> STUDY QUESTIONS:
1. Answer from the excerpt on the Lalit Somdatta ruling:
(a) The case concerned MCOCA's applicability to offences allegedly committed by whom?
(b) Under the Essential Commodities (Special Provisions) Act, 1981, what is the limit on punishment?
(c) Whose appeal was allowed?
2. Extend the excerpt on the Lalit Somdatta ruling past its final sentence.

> EXCERPTED TEXT:
= Beginning of Section =
42. Mr. Yagnik may place reliance on several judgments and particularly in the case of Lalit Somdatta (supra). Lalit Somdatta was a case where applicability of MCOCA to offences alleged to have been committed by Lalit and Kapil Nagpal. At that time, the argument was that offences punishable under the Essential Commodities Act, 1955 also attracted MCOCA. The State argued on these lines, whereas the accused urged that the expression 'continuing unlawful activity' would necessarily mean continuous engagement in unlawful activity where there would have been different offences alleged. The isolated incidents spread over a period of ten years would not attract the provisions of the MCOCA. The argument was, and as summarized in paragraph 36, that in order to attract the provisions of the MCOCA, the cognizable offence had to be punishable with imprisonment of three years or more which is not so in respect of offences under the Essential Commodities (Special Provisions) Act, 1981, where the punishment has been limited to two years only. The other conditions of the Principal Act of 1955 has been amended by the Essential Commodities (Special Provisions) Act, 1981. Once that is referred and added, then, there is no satisfaction of the requirements specified in section 2(1) clause (e) of the MCOCA. There was an additional argument as well. That is why their Lordships of the Hon'ble Supreme Court determined the main question of applicability of MCOCA to offences under the Essential Commodities Act, 1955 and the Essential Commodities (Special Provisions) Act, 1981. Therefore, we cannot consider the paragraphs relied upon by Mr. Yagnik and read them in isolation. We cannot be unmindful of the factual backdrop in which they have been made. The Hon'ble Supreme Court was dealing with such limited question that it made these observations and which are heavily relied upon. In that case, the order was passed granting a sanction. The order granting sanction has, therefore, been upheld to the extent of Lalit Nagpal and Anil Nagpal. The appeal of Kapil Nagpal was allowed.
= End of Section =
> Pixel coordinate listings:
= Beginning of Section =
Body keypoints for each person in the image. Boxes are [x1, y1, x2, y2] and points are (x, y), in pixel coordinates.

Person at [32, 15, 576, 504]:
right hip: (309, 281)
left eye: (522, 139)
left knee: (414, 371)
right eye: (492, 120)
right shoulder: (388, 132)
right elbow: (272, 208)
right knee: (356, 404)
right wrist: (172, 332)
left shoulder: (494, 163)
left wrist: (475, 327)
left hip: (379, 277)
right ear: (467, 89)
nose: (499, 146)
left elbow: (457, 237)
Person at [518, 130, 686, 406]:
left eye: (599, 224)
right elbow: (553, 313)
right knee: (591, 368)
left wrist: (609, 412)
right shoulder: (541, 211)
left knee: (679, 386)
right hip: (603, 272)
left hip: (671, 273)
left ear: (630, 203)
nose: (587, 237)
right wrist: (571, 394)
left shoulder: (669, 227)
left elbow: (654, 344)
= End of Section =
= Beginning of Section =
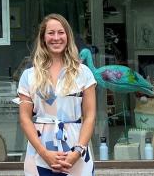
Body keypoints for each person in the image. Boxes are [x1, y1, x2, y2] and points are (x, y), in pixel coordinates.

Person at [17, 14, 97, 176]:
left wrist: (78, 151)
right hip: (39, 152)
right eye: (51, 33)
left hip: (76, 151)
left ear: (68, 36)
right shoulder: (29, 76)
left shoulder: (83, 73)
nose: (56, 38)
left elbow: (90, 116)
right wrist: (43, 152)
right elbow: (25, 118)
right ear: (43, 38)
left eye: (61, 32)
= End of Section =
> RESPONSES PER TASK:
1.
(a) Lalit and Kapil Nagpal
(b) Two years
(c) Kapil Nagpal's

2.
43. We do not think that this judgment is of any assistance to Mr. Yagnik. Then, Mr. Yagnik relies upon the other judgments in the compilation and which are firstly State of Maharashtra & Ors. vs. Somnath Thapa & Ors. (1996) 4 SCC 659. That was once again a judgment rendered by the Hon'ble Supreme Court on an application seeking cancellation of bail granted to Thapa. The three questions of law summarized in paragraph 5 are - What are the ingredients of "criminal conspiracy' as defined in section 120-A of the Indian Penal Code ?; When these charges can be framed ?, and, What is the effect of repeal of TADA ? It is in that context that His Lordship the Hon'ble Mr. Justice Hansaria (as His Lordship then was) speaking for a three Judge Bench held that if on the basis of material on record, a court could come to the conclusion that commission of offence is a probable consequence, a case for framing charges exists. To put it differently, if the court were to think the accused might have committed the offence it can frame the charge, though for conviction the conclusion required is that the accused has committed the offence. It is apparent that at the stage of framing of charge, probative value of the materials on record cannot be gone into; the materials brought on record by the prosecution have to be accepted as true at that stage.
44. We do not think that the learned special Judge in this case was unmindful of this test and he applied precisely the same. He was in no error because he proceeded on the footing that the materials brought before him are true. Yet, in the facts and circumstances peculiar to this case, it was not possible to conclude that the accused might have committed an offence punishable under MCOCA.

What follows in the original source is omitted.